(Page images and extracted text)

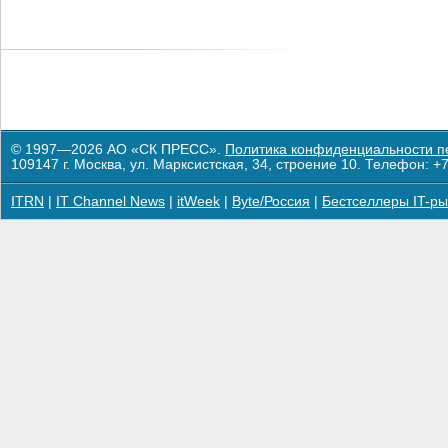
© 1997—2026 АО «СК ПРЕСС».
Политика конфиденциальности п
109147 г. Москва, ул. Марксистская, 34, строение 10. Телефон: +7
ITRN
|
IT Channel News
|
itWeek
|
Byte/Россия
|
Бестселлеры IT-ры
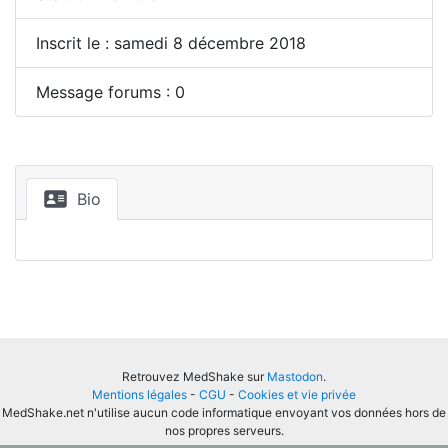
Inscrit le : samedi 8 décembre 2018
Message forums : 0
Bio
Retrouvez MedShake sur
Mastodon
.
Mentions légales
-
CGU
-
Cookies et vie privée
MedShake.net n'utilise aucun code informatique envoyant vos données hors de
nos propres serveurs.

• [Your assignment] The answer must consist of every line from the records above that holds "MedShake".

• [Result of this exercise]
Retrouvez MedShake sur
MedShake.net n'utilise aucun code informatique envoyant vos données hors de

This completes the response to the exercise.